Saved data entries:
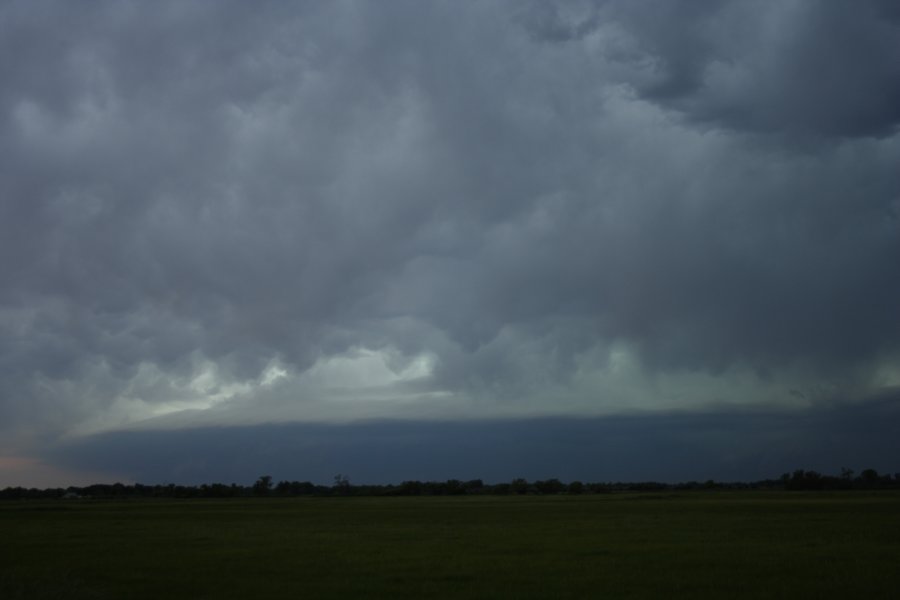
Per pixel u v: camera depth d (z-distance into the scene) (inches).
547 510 4633.4
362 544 2313.0
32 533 2935.5
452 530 2878.9
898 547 2021.4
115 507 6205.7
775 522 3041.3
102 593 1450.5
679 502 5802.2
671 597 1346.0
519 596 1370.6
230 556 2009.1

## EXERCISE BRIEF
With the images excluded, all entries are to be given again exactly.

## EXERCISE OUTPUT
Per pixel u v: camera depth d (z-distance into the scene) (inches).
547 510 4633.4
362 544 2313.0
32 533 2935.5
452 530 2878.9
898 547 2021.4
115 507 6205.7
775 522 3041.3
102 593 1450.5
679 502 5802.2
671 597 1346.0
519 596 1370.6
230 556 2009.1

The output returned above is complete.